TASK DESCRIPTION
Pick up the article on Sandia's chip suppliers and continue it from its last sentence.

Sandia National Laboratories, which runs simulations of nuclear warhead behavior and hypersonic weapons trajectories, is reassessing its chip suppliers as Nvidia and Advanced Micro Devices focus more heavily on Artificial Intelligence. For more than a decade, that work relied on chips from Nvidia ($NVDA) and Advanced Micro Devices ($AMD). Now Sandia is evaluating chips from an Israeli startup for that mission-critical work instead.
The main concern is double-precision floating point computation, a specification needed to process very large and very small numbers in the same calculation without losing accuracy to rounding errors. Nvidia and AMD previously competed aggressively in this area to win supercomputing contracts from universities and government labs, but Artificial Intelligence workloads do not require the same level of double-precision performance. Per Reuters, the double-precision performance of Nvidia’s forthcoming Rubin chips has declined by some measures, raising concern across the high-performance computing industry. AMD is releasing a version of its chips aimed at scientific computing, but Sandia also faces supply chain pressure as it weighs its options.
NextSilicon is offering a different approach. Its chips use a data flow architecture rather than the graphics processing units and central processing units that dominate the market, and the design is intended to reprogram itself in real time to run more efficiently on each task. According to Reuters, this architecture reduces the time and energy spent moving data between the processor and system memory. The chips also support double-precision computation, combining energy efficiency with the scientific precision that mainstream Artificial Intelligence-focused chips have begun to deprioritize.

DATASET RECORDS
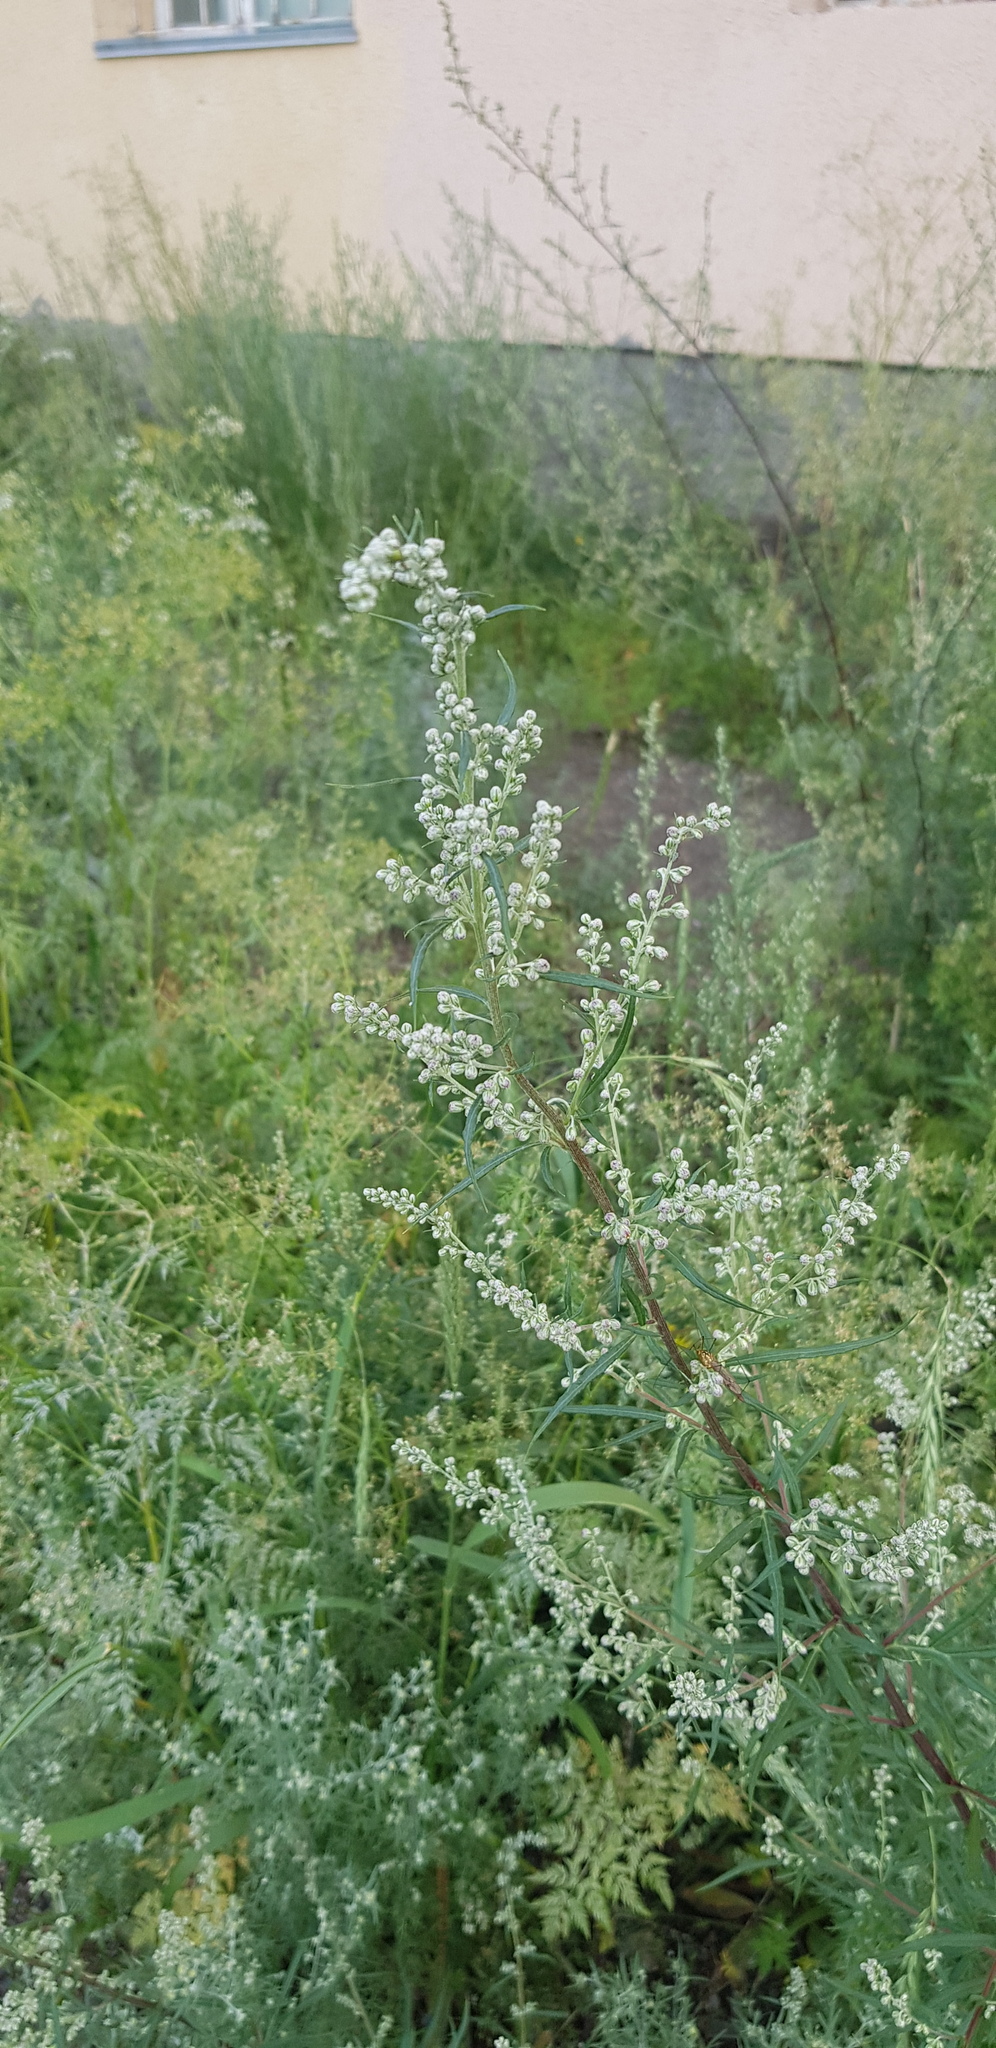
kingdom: Plantae
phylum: Tracheophyta
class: Magnoliopsida
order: Asterales
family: Asteraceae
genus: Artemisia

EXERCISE ANSWER
This week, Sandia, NextSilicon, and Penguin Solutions announced that the systems passed a key technical milestone after clearing a battery of general supercomputing benchmarks. That result puts the chips in contention for government use and sets up a decision this fall on whether to move to more demanding tests that more closely resemble the nuclear security calculations the systems would eventually handle. Sandia says it must keep alternative options available because its mission cannot be deferred.
Sandia’s evaluations often influence the broader chip industry. The lab began pushing Intel, AMD, and Nvidia to develop liquid cooling for chips more than a decade ago, when the technology was considered experimental. Liquid cooling is now standard across the industry. If NextSilicon advances through Sandia’s process, the endorsement could help accelerate adoption beyond government labs, even as Nvidia says it is still working toward chips that can handle both Artificial Intelligence and scientific workloads.